**What you have to do**
Every line of the data must be retyped exactly as it stands.

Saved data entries
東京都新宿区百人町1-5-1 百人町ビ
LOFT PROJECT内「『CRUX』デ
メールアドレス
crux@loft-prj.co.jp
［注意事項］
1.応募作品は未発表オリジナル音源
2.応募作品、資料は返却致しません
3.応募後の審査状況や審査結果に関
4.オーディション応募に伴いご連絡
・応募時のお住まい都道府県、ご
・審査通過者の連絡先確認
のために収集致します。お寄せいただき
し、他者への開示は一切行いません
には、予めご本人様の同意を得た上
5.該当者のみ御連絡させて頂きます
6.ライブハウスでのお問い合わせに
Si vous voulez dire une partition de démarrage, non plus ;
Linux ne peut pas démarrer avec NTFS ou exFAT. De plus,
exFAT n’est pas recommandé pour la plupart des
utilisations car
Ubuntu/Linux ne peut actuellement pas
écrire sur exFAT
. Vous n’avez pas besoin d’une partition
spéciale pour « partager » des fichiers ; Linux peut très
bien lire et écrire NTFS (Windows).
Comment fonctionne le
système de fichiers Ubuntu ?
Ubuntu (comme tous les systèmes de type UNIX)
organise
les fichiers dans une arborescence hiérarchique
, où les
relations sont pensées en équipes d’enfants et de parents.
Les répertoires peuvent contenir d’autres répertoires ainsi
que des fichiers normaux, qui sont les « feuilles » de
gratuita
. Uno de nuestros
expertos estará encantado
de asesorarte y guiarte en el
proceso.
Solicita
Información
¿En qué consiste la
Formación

**Result below**
東京都新宿区百人町1-5-1 百人町ビ
LOFT PROJECT内「『CRUX』デ
メールアドレス
crux@loft-prj.co.jp
［注意事項］
1.応募作品は未発表オリジナル音源
2.応募作品、資料は返却致しません
3.応募後の審査状況や審査結果に関
4.オーディション応募に伴いご連絡
・応募時のお住まい都道府県、ご
・審査通過者の連絡先確認
のために収集致します。お寄せいただき
し、他者への開示は一切行いません
には、予めご本人様の同意を得た上
5.該当者のみ御連絡させて頂きます
6.ライブハウスでのお問い合わせに
Si vous voulez dire une partition de démarrage, non plus ;
Linux ne peut pas démarrer avec NTFS ou exFAT. De plus,
exFAT n’est pas recommandé pour la plupart des
utilisations car
Ubuntu/Linux ne peut actuellement pas
écrire sur exFAT
. Vous n’avez pas besoin d’une partition
spéciale pour « partager » des fichiers ; Linux peut très
bien lire et écrire NTFS (Windows).
Comment fonctionne le
système de fichiers Ubuntu ?
Ubuntu (comme tous les systèmes de type UNIX)
organise
les fichiers dans une arborescence hiérarchique
, où les
relations sont pensées en équipes d’enfants et de parents.
Les répertoires peuvent contenir d’autres répertoires ainsi
que des fichiers normaux, qui sont les « feuilles » de
gratuita
. Uno de nuestros
expertos estará encantado
de asesorarte y guiarte en el
proceso.
Solicita
Información
¿En qué consiste la
Formación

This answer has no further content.